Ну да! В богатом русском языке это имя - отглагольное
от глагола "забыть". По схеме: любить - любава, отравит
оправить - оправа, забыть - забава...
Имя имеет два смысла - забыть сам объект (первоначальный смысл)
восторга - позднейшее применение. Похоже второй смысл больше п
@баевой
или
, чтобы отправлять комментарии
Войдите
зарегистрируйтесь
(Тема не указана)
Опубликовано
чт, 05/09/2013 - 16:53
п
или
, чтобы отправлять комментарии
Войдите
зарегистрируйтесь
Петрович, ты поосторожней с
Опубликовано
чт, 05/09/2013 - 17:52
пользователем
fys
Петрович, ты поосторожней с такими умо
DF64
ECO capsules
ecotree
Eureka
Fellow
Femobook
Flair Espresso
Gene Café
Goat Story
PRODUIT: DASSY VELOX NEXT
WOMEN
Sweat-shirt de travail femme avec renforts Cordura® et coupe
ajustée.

──────────

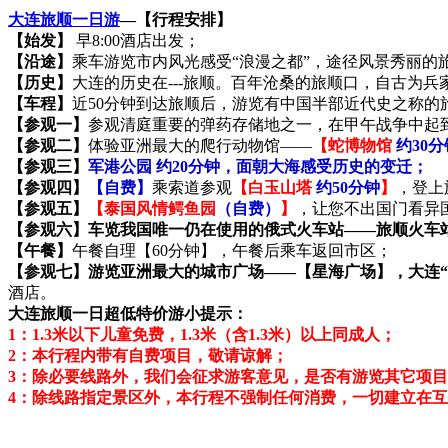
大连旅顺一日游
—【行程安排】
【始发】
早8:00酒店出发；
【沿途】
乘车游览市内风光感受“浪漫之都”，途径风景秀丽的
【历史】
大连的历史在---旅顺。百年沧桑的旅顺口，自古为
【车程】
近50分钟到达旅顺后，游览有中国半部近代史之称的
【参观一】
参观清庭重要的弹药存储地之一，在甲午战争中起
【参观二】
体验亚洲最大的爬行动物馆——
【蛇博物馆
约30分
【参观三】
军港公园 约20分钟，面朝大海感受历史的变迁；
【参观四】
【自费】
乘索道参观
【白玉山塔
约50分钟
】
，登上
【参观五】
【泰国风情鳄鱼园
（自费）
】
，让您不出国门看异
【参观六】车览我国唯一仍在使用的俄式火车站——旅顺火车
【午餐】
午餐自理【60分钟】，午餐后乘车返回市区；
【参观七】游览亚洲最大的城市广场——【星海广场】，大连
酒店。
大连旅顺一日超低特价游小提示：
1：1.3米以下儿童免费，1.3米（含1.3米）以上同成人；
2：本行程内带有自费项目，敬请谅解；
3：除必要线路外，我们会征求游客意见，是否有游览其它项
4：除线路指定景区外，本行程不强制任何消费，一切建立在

──────────

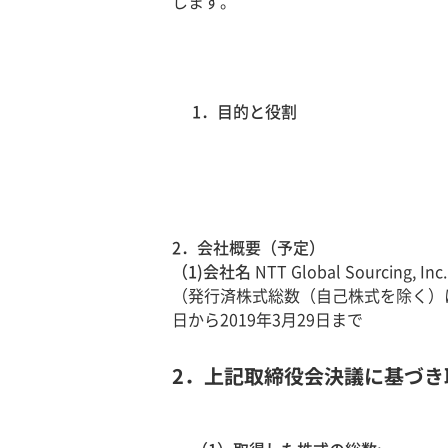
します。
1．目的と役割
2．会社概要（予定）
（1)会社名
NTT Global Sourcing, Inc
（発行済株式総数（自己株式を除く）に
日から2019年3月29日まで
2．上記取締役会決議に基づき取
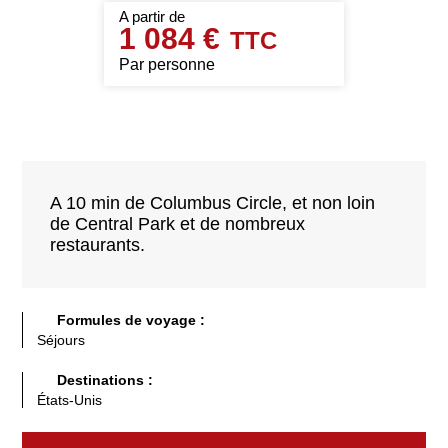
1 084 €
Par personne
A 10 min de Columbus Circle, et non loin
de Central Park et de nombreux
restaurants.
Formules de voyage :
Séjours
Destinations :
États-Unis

──────────

(EXERCISE DESCRIPTION):
With "смысл" as the string to match, show every line of the entries above that has it.

(RESPONSE AREA):
Имя имеет два смысла - забыть сам объект (первоначальный смысл)
восторга - позднейшее применение. Похоже второй смысл больше п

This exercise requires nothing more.